Ellis and Schnurlein said chamber member Charlie Bowman, of Chester Inc., was instrumental in starting the first festival in 1979.
In 1951, Bowman and Orville Redenbacher, friends from their college days at Purdue University, bought George F. Chester & Son seed corn plant in Valparaiso. The two eventually made popcorn under the Redbow name before changing the name to Orville Redenbacher on the advice of an advertising firm.
“They always talked about their same vision,” said Gail Tuminello, Redenbacher’s daughter. “Charlie never minded that my dad got the glory. He was remarkable. They always said they paid them $13,000 to come up with the same name his mother came up with.”
When Valparaiso Chamber of Commerce members mused in 1979 about starting a festival, Bowman suggested a popcorn festival.
In the beginning, the downtown vendors opposed the festival because they felt it would drive away business.
“We got an earful from them,” said Schnurlein, sporting a navy blue Orville Redenbacher ball cap.
Bowman chaired the first festival, while Ellis and Schnurlein handled event promotion by visiting radio stations around Northwest Indiana.
“They needed a couple of big mouths and they found John and I,” Ellis joked.
Audience members, many of whom were involved in planning the festival over the years, recalled Popcorn Festival traditions, including the Popcorn parade, the Popcorn Talent Show, the Popcorn Queen contest, the Popcorn Ball, the Cutest Baby contest, and the Popcorn Panic run.
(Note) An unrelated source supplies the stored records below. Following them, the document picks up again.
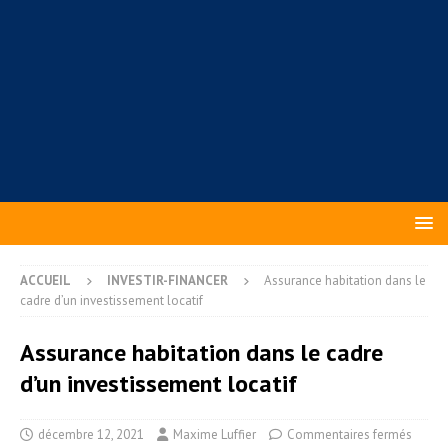
ACCUEIL
INVESTIR-FINANCER
Assurance habitation dans le
cadre d’un investissement locatif
Assurance habitation dans le cadre
d’un investissement locatif
décembre 12, 2021
Maxime Luffier
Commentaires fermés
Many noted that celebrities often served as grand marshal of the parade, including Gary native Karl Malden and Dick Butkus.
Ellis said once the festival caught on, “it was the beginning of Valparaiso."
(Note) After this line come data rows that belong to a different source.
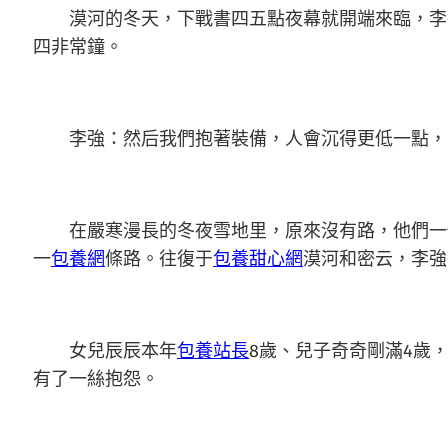
漠河的冬天，下戰書四五點夜幕就開端來臨，李
四非常鐘。
李強：然后我們抱著裝備，人會沉得更低一點，
在嚴寒漫長的冬夜雪地里，原來沒有路，他們一
一
包養網
條路。往復于
包養甜心網
漠河和密云，李強
女兒辰辰本年
包養站長
8歲、兒子奇奇剛滿4歲
有了一絲抱怨。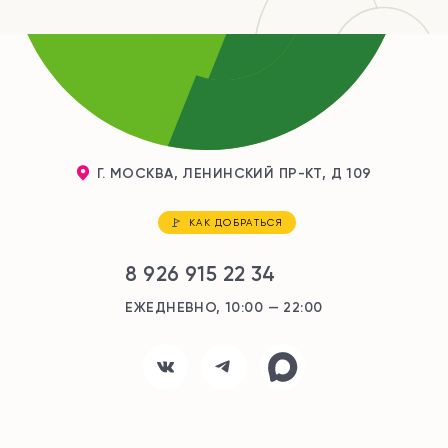
Г. МОСКВА, ЛЕНИНСКИЙ ПР-КТ, Д 109
КАК ДОБРАТЬСЯ
8 926 915 22 34
ЕЖЕДНЕВНО, 10:00 — 22:00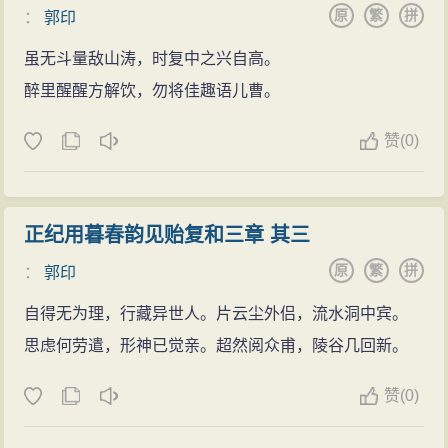
原
繁
拼
：
郭印
虽无斗量敌山涛，时复中之兴自高。
醉里醒醒方解饮，勿将佳趣语儿曹。
赞
(0)
正纪用暮春韵见贻复和三章 其三
原
繁
拼
：
郭印
自得无为理，行藏异世人。片云尘外侣，流水洞中宾。
思虑何劳遣，形神已觉亲。超然阅众甫，陵谷几回新。
赞
(0)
“Valpo was a good town, a wonderful town, a religious town,” Ellis said. “But it didn’t have the pizzazz of somewhere else.”
Ellis said the festival was “the beginning of something.”
“It gave Valparaiso a name to hang their hat on,” he said.
The museum displayed several artifacts associated with the festival, including a statue called “The Golden Orvie,” which was awarded to volunteers for their help in organizing the festival.
“Your dad was a special guy,” Schnurlein told Tuminello. “I’m glad that the city fathers have seen to put his bronze statue on the bench. I was tickled to have my picture taken with it.”
Porter County Museum Director Kevin Pazour said the museum plans to create an exhibit honoring the festival.
“If we can share those memories, we’re all better for it,” Pazour said.